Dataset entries
[Start of section]
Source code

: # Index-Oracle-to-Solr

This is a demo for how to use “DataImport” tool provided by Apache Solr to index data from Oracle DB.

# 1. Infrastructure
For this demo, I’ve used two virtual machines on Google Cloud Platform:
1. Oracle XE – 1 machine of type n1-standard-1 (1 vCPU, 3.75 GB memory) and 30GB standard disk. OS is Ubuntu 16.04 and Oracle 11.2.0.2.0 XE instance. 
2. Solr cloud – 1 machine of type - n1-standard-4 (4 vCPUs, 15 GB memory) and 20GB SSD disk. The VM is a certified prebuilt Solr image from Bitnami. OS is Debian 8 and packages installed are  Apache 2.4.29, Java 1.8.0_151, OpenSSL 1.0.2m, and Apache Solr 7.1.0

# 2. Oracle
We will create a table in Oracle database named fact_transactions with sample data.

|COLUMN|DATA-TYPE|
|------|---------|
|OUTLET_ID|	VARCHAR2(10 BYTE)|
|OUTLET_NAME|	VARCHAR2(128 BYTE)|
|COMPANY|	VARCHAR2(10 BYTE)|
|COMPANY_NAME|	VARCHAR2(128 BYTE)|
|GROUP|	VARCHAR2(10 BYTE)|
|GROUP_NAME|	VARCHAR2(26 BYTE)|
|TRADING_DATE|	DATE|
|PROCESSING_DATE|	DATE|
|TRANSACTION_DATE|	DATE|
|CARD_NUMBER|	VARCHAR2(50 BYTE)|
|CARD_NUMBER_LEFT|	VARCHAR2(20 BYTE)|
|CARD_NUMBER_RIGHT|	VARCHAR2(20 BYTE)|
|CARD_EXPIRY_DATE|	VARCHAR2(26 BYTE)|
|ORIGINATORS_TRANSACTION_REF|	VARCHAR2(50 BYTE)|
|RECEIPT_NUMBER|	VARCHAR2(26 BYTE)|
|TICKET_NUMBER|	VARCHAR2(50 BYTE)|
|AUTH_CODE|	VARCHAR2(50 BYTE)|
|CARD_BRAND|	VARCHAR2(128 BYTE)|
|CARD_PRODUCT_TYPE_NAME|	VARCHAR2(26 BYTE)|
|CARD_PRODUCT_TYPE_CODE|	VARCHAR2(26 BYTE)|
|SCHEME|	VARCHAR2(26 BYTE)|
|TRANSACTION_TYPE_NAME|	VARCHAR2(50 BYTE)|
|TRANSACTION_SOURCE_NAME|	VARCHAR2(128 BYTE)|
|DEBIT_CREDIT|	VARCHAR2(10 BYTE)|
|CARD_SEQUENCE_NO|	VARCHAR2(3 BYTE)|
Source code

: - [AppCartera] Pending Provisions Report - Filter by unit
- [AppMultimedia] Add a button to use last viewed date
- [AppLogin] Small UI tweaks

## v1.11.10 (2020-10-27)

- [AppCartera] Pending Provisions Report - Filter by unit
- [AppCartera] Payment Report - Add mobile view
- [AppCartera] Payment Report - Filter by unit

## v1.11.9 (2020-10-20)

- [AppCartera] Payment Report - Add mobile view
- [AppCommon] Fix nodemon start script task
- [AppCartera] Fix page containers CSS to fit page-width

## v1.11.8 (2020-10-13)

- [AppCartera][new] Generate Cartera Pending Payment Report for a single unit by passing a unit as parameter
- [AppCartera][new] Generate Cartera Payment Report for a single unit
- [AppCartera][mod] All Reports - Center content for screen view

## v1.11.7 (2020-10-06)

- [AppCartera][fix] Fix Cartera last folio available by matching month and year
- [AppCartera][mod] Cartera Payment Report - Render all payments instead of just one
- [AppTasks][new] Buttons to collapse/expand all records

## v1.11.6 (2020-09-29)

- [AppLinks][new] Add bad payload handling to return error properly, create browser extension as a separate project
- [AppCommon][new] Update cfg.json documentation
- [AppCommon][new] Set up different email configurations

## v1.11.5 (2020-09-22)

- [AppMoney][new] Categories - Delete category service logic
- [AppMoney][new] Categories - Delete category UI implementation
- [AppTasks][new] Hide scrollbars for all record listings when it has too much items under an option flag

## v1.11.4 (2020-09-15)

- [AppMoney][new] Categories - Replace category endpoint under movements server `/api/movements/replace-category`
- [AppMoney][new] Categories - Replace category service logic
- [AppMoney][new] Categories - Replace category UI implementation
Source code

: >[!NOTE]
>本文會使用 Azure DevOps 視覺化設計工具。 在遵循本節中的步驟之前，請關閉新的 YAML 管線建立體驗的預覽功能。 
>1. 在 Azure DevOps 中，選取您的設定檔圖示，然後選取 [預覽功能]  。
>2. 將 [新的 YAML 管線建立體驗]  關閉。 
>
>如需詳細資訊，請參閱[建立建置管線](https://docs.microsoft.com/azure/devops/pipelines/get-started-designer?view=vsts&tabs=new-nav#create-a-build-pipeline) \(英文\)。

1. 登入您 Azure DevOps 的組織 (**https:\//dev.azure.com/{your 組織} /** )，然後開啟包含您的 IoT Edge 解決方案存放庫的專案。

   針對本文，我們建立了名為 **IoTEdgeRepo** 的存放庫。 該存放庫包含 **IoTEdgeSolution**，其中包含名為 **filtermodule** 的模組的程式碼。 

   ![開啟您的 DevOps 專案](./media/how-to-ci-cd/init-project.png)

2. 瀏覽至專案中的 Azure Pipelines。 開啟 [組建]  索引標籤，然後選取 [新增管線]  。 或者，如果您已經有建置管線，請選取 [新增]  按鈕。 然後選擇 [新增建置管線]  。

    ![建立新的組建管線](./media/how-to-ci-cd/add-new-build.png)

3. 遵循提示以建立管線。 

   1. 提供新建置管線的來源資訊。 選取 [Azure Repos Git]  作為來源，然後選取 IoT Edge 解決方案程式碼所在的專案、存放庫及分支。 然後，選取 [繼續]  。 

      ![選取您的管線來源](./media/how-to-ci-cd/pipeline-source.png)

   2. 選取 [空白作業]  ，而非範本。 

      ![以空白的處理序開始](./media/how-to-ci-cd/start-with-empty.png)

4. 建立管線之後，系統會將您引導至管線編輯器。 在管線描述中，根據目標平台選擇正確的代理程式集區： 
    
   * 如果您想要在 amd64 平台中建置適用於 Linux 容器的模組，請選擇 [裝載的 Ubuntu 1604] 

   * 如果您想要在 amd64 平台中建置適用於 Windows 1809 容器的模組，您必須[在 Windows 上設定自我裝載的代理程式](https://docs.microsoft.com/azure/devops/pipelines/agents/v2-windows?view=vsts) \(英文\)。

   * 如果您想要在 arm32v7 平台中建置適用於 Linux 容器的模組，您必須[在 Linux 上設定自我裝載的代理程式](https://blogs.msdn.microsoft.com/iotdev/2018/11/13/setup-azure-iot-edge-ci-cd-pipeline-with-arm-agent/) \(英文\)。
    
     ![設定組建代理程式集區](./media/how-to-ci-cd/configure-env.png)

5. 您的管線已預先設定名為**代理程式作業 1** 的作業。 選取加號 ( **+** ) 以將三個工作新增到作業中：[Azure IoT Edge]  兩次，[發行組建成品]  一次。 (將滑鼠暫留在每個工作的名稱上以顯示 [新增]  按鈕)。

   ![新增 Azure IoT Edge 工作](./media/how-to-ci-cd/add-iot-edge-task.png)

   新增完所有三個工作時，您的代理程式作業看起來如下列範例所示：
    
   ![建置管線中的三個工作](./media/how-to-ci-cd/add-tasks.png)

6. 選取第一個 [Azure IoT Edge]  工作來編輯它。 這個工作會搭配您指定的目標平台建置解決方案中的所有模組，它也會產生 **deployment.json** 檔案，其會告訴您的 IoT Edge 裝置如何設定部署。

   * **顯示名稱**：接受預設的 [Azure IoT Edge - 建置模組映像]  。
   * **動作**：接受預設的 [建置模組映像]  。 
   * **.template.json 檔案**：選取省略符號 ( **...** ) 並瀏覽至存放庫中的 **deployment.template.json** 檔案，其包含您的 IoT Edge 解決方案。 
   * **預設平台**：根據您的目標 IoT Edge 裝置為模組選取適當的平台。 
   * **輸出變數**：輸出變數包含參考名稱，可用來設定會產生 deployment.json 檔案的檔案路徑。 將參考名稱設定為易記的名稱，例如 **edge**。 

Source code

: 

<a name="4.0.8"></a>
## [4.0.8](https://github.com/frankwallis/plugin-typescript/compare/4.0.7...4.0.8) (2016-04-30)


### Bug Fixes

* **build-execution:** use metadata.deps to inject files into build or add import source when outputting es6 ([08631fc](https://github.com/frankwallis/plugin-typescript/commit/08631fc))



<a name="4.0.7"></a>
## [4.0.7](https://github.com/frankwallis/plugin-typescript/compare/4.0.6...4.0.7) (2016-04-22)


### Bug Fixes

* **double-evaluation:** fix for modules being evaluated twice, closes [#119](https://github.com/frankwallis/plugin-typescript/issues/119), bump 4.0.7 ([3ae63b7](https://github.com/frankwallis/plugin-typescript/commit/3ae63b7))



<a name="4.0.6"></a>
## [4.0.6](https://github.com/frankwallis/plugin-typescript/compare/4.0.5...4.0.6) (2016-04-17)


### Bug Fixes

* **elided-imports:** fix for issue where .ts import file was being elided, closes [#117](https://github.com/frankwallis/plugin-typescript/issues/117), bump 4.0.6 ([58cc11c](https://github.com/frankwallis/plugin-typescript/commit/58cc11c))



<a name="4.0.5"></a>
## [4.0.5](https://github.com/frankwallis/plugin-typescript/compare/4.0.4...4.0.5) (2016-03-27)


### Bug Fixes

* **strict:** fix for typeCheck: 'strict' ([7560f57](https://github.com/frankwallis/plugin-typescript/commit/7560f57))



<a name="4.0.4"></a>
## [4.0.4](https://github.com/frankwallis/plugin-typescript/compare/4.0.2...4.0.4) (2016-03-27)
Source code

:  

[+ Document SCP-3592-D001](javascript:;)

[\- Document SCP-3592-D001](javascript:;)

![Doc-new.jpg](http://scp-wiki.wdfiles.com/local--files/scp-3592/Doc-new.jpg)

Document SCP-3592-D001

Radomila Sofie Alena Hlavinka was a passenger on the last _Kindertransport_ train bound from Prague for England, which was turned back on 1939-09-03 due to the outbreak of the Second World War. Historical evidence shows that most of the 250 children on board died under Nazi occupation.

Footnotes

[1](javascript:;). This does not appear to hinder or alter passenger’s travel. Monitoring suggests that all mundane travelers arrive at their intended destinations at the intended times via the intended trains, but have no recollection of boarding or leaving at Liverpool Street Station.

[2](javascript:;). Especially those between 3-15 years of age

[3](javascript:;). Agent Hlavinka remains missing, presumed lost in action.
[End of section]
- **Required action**
Count every line in the preceding entries where the string "Categories" appears, then state only the total.

- **Response below**
5